I remember the first week I spent working on the record. I had it up on my whiteboard. Here are the nine songs, and here’s how I’m going to divide it up: 'Hallowed be Thy name' or 'Our Father in Heaven'. There is so much communicated in that line. Every word of it is significant. 'Our Father' means it’s not an individual, private personal thing. It’s corporate. He’s not my father. He’s not your father. He’s our father. Father is an intimate term. He’s not like a deity. He is a deity, but He’s being addressed intimately here. He’s my father. He’s close, but He’s in Heaven. He’s different. He’s other. He’s intimate, yet He’s transcendent. You put all the words together and there’s even more. How in the world do you communicate that in nothing but rhythm and melodic elements and no words?

I would meditate, stare at my speakers and try to figure out what should be coming out.
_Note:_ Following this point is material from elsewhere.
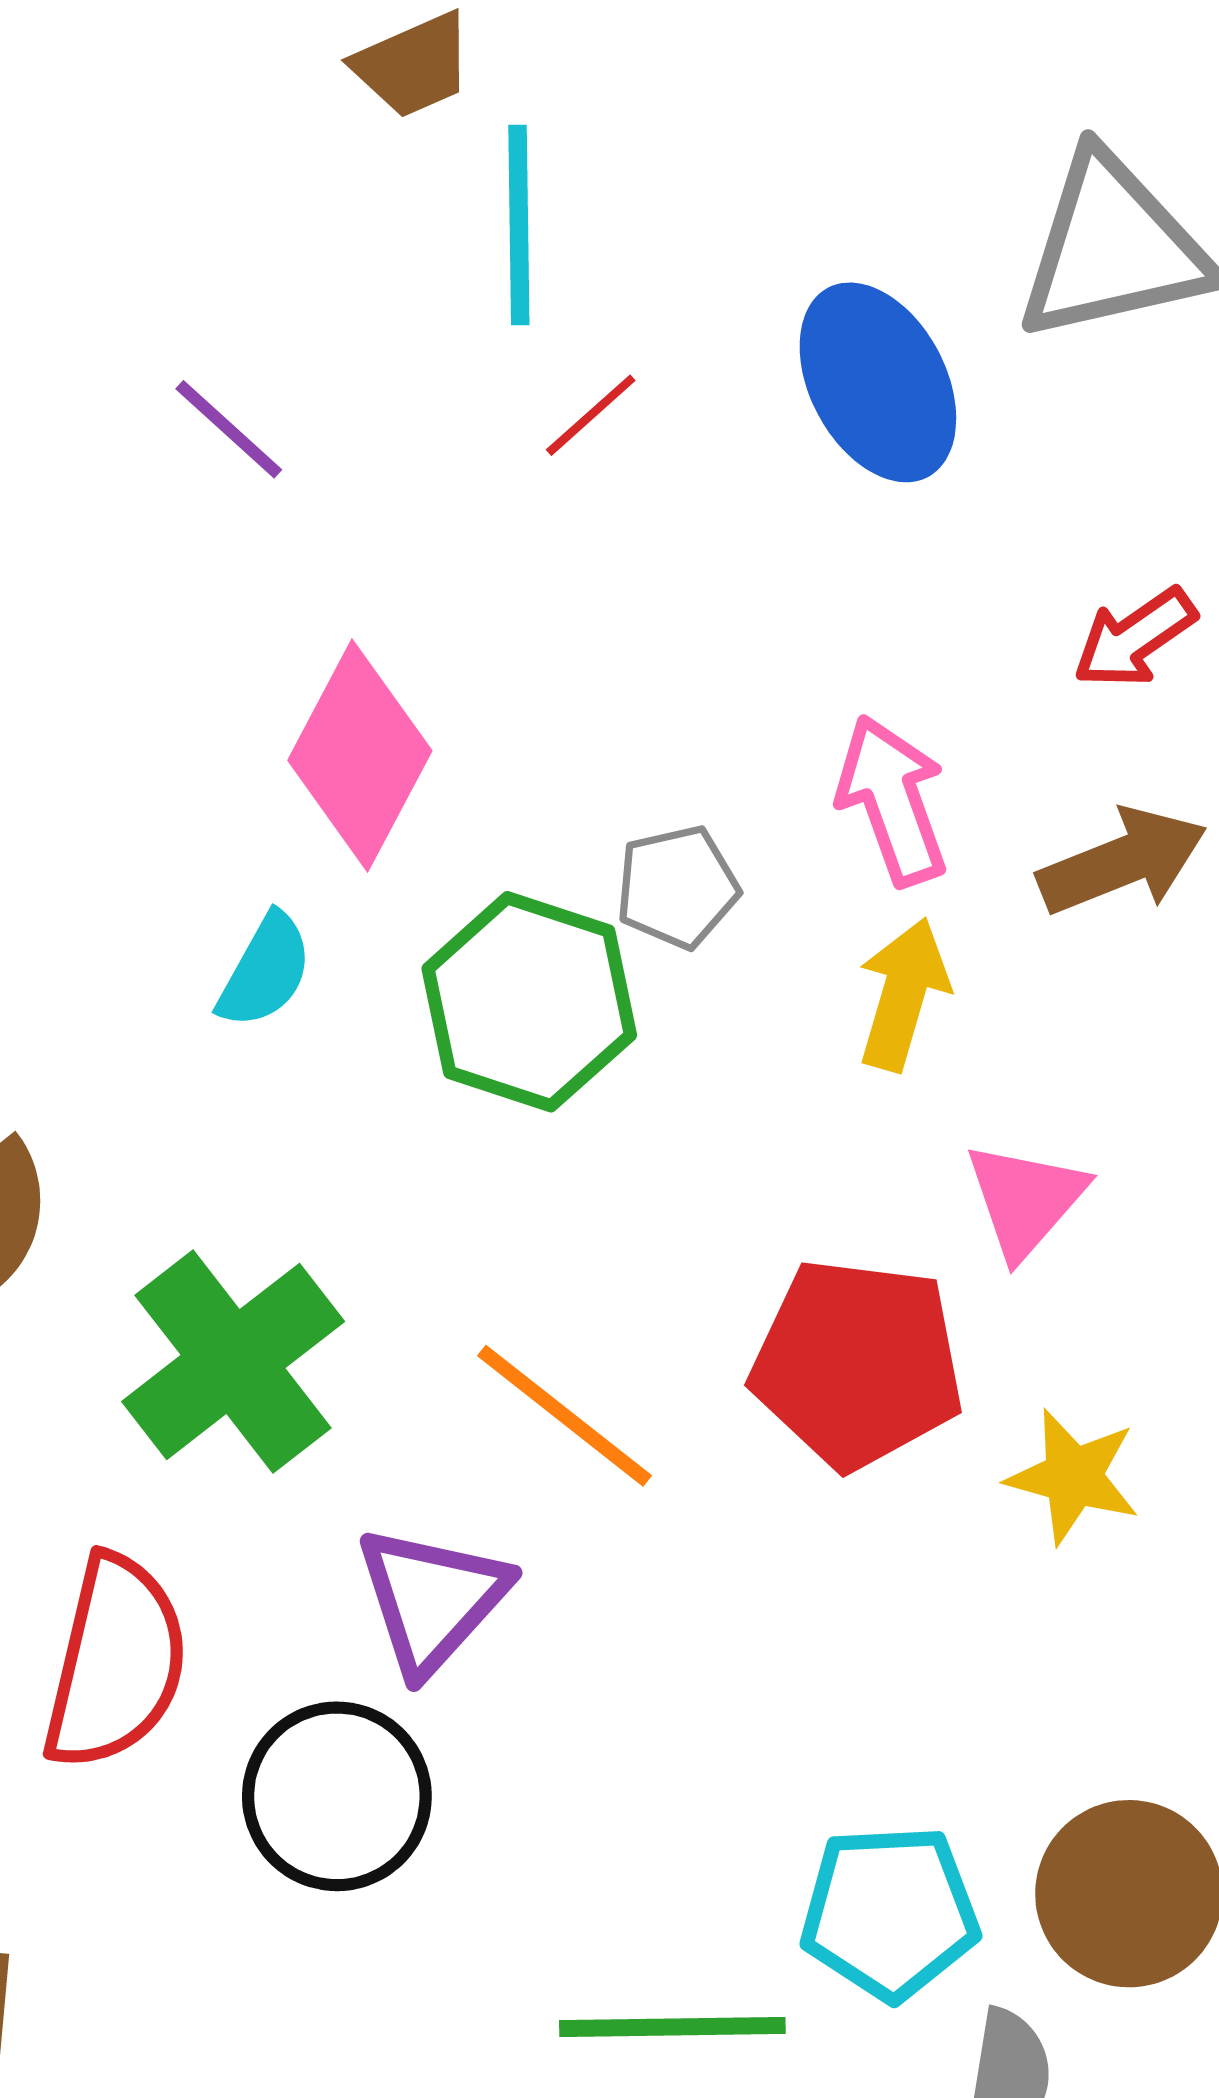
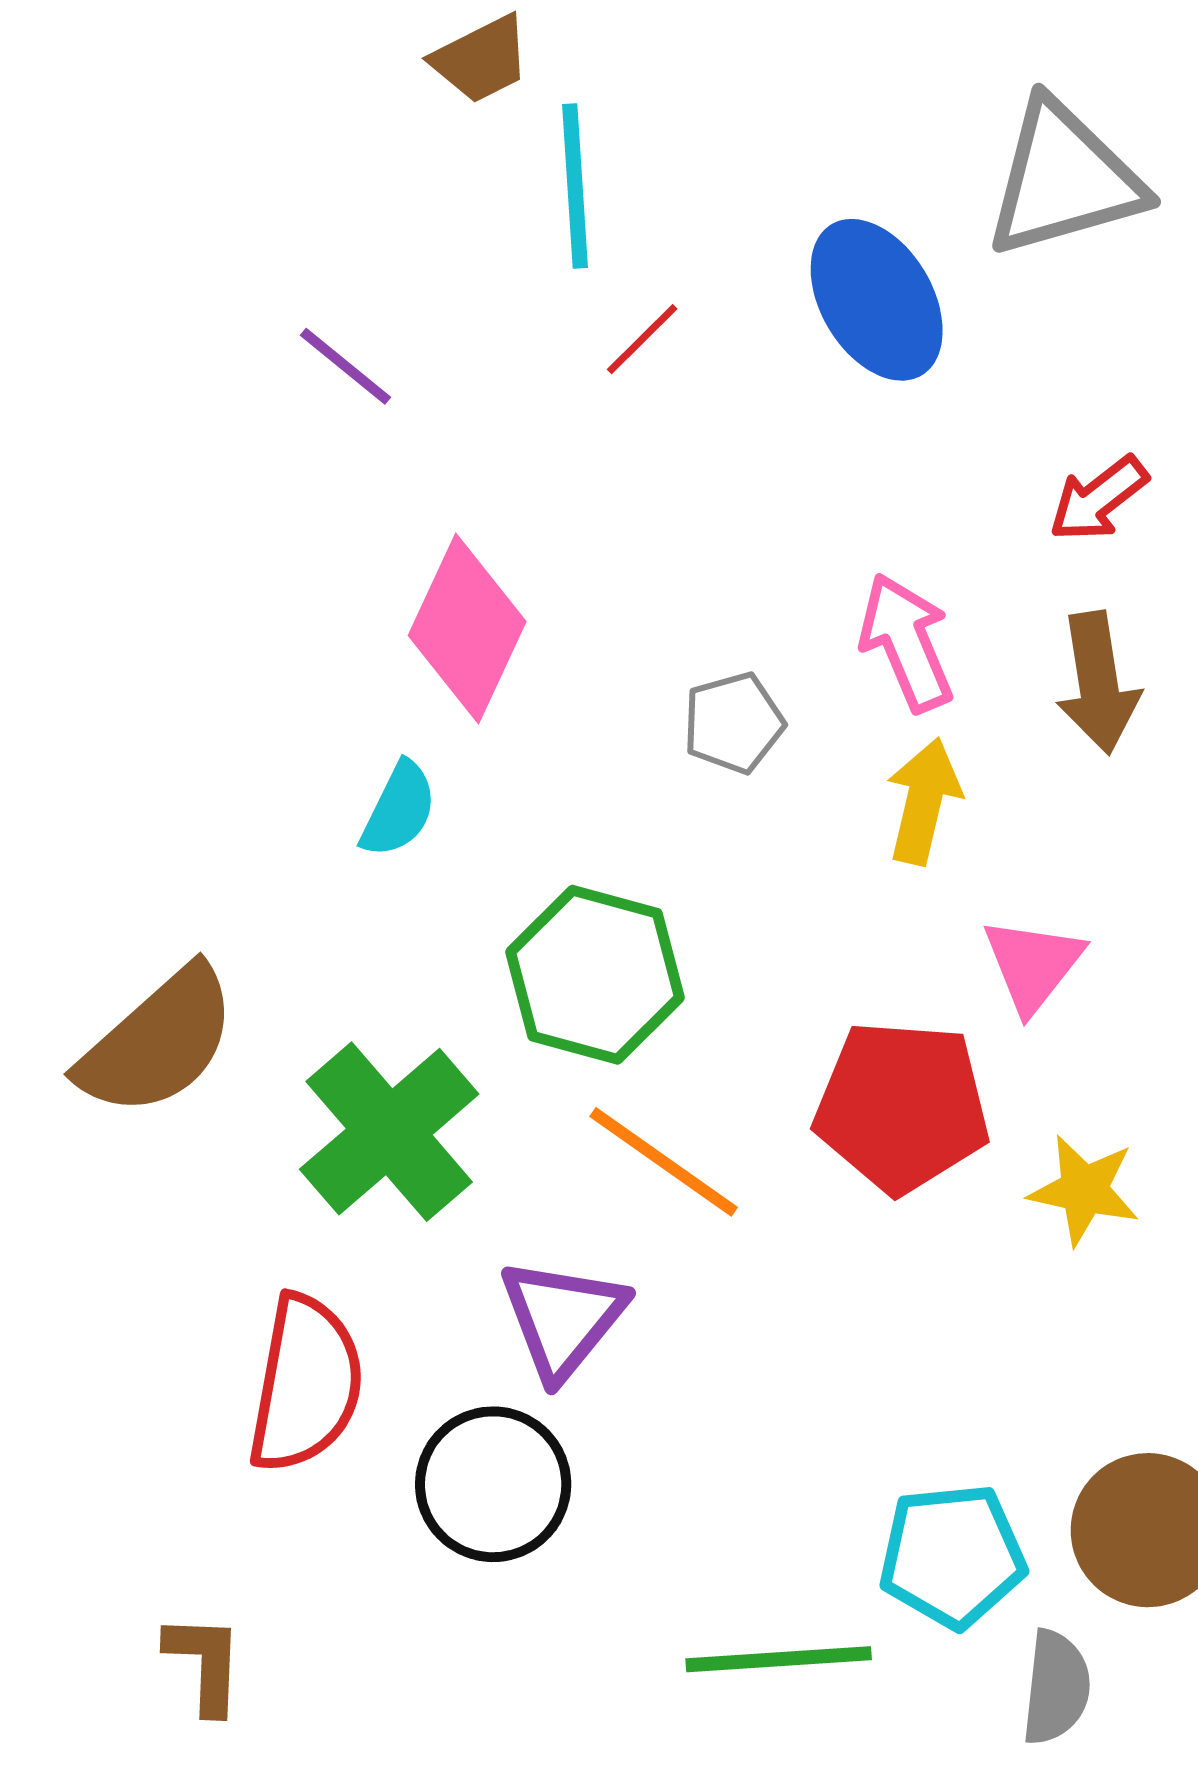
brown arrow: (1122, 862) -> (1098, 683), turned 106
green hexagon: (529, 1002) -> (595, 975), moved

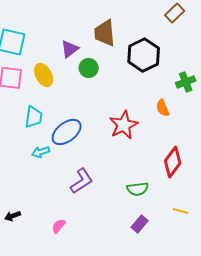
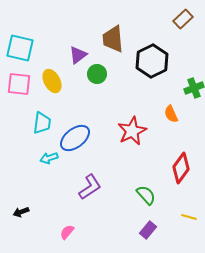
green semicircle: (138, 189) -> (146, 195), turned -125
black arrow: (13, 216) -> (21, 212), moved

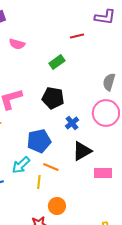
The thing that eventually pulled me through was the prayer itself. It was coming into the studio and saying, "I don’t know what I should be doing. I need God to provide for me the tools just to be able to get through this day." The process of getting in over my head, which I consider real spiritual discipline, really threw me onto the prayer itself. "I need only what I need for right now. If it shows up, I’ll be grateful, and if not then, Your will be done." It’s incredible how the whole thing was a worship experience for me personally, because of the fact that the record got made at all.

Going to God with a daily, hourly dependence, altering the context of His will being done and not mine and receiving whatever He gives. This record is what He gave me.